Three Gripes

One: since when has Labor Day been a celebration of entrepreneurship? So poorly do our Republicans think of America’s workers that they cannot bring themselves any longer to make even cursory reference to labor on Labor day. Instead they refer to it as being a day when we come together to honor those who take the risk of starting up a business. At least that’s what Eric Cantor says. This is nuts. It is also a deep insight into the perverted world of modern Republicanism.

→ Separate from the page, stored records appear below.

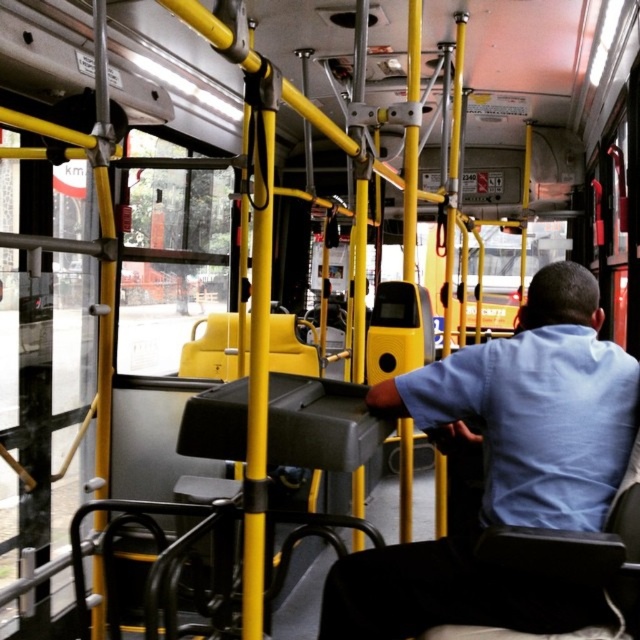
Question: Does blue cotton shirt at center appear on the right side of light blue cotton shirt at center?

Choices:
 (A) no
 (B) yes

Answer: (A)

Question: Is the position of blue cotton shirt at center more distant than that of light blue cotton shirt at center?

Choices:
 (A) no
 (B) yes

Answer: (A)

Question: Can you confirm if blue cotton shirt at center is positioned to the right of light blue cotton shirt at center?

Choices:
 (A) yes
 (B) no

Answer: (B)

Question: Which object appears farthest from the camera in this image?

Choices:
 (A) light blue cotton shirt at center
 (B) blue cotton shirt at center

Answer: (A)

Question: Among these points, which one is nearest to the camera?

Choices:
 (A) (570, 394)
 (B) (529, 387)

Answer: (A)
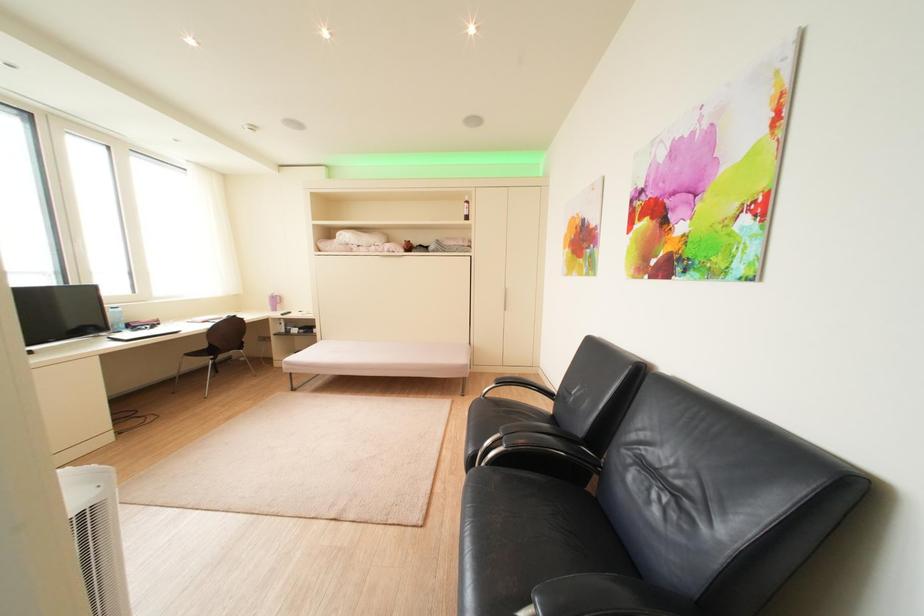
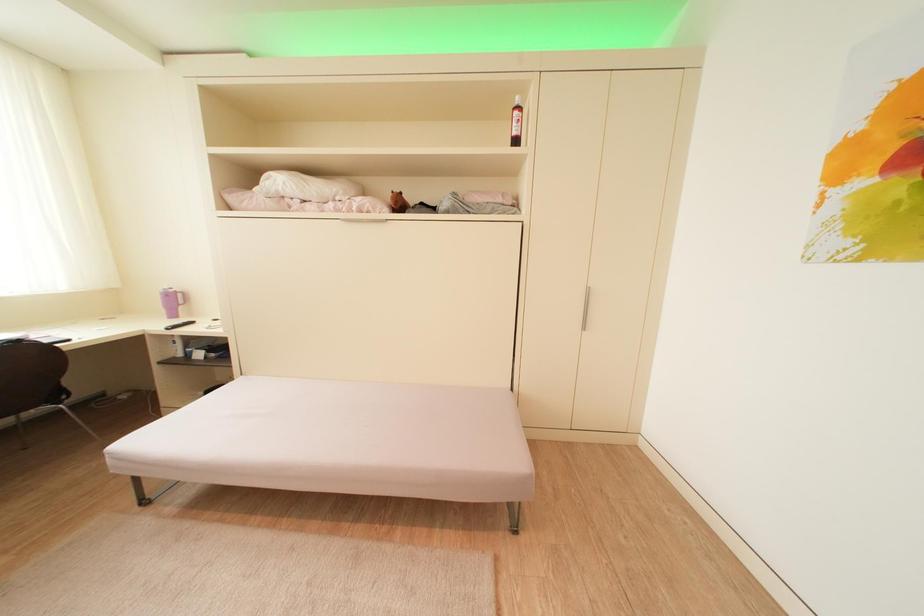
Question: In a continuous first-person perspective shot, in which direction is the camera moving?

Choices:
 (A) Left
 (B) Right
 (C) Forward
 (D) Backward

Answer: (C)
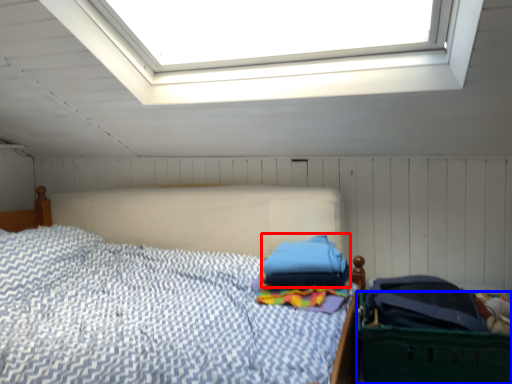
Question: Which of the following is the farthest to the observer, pillow (highlighted by a red box) or laundry basket (highlighted by a blue box)?

Choices:
 (A) pillow
 (B) laundry basket

Answer: (A)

Labor Day was established to honor workers. No one else. To twist that into a celebration of business owners is a sick and nasty trick. I realize that in the fetid imaginations of contemporary Republicanism anyone who doesn’t employ people is a kind of slacker, and that anyone who doesn’t pay income tax is a moocher, and that only high financiers and job creators are worthy of praise, but really.

No. I mean: really?

Second: while America is not as hidebound by class as many European countries, it certainly has them. This may be difficult to admit, but too often the truth hurts. In any case all the recent moaning and groaning about the demise of our middle class has brought an odd response from Rick Santorum, our resident right wing extremist preacher. Given that the Republicans have become defenders of the plutocrats and are bent solely on undoing all the planks upon which our middle class was built by rolling back government and exposing said middle class to the vicissitudes of the free market, their only policy strategy now seems to disavow classes altogether. So Santorum tells us there are no classes, and that talk of such things is socialist nonsense. Happily for him this wave of the hand eliminates his party’s biggest problem: its lack of empathy for anyone or anything in the middle. or at the bottom for that matter.

Now, I am not sure that class play the role that Marxists like to argue it does. That view seems to eradicate any individual role for anyone and simply implies a deterministic, teleological, future for the economy that history has debunked. But I do think class exists and that they are useful to talk about in policy discussions. America has a large underclass, a huge but diminishing middle class, and a tiny elitist ruling class making all the decisions and reaping most of the rewards. Santorum’s cranky dismissal of that class structure is simply a way of avoiding our biggest problem: inequality. After all, no middle class = no problem.

And, third, Ollie Rehn, one of Europe’s most influential bureaucrats and an elitist extraordinaire, is royally annoyed at the French. Who. apparently, didn’t play by his austerity play book nicely. You see, those dastardly French, who have a habit of being a tad ‘contraire’, are solving their government deficit problem in a rather unique way. They raised taxes. Merci! Rehn is unapologetic and apoplectic in his response. How dare they!

In austerity central the proper way to reduce government deficits is to slash social spending. Thus killing two birds with one stone. Such austerity both reduces the deficit and, more importantly, reduces social spending on socialist stuff like health care, pensions, and unemployment assistance. Since austerity advocates cannot abide such spending – after all they constantly remind us about how it all undermines society by making people comfortable and thus unwilling to work for next to nothing during their foreshortened little lives – the true target is both these goals, not just one.

The French didn’t get the memo. Instead they thought – evidently wrongly – that Rehn and his fellow austerity enforcers in the European bureaucracy would be happy to see the government’s deficit decline no matter how that was achieved. So the French have the right answer for the wrong reason, causing Rehn to lose his temper.

It’s that way here too.

Which is why I have a gripe about it. Advocates of austerity here don’t actually give a damn about the deficit. They simply want to get rid of those nasty social programs that are getting in the way of humbling our workers sufficiently so that they will work for less than a living wage and obey our job creator’s every whimsical word. Those programs, naturally, cost a lot of money which requires, also naturally, taxes. And austerity nuts hate taxes. With a passion. By the way, we know our right wingers don’t give a damn about the deficit because it is largely their creation – think those Reagan and Bush deficits. All that their trickle down, and supply side, policies ever did was to blow the deficit sky high. And now, to solve the very problem they created, they tell us we have to get rid of those programs.

To which all I can say is: sacre bleu!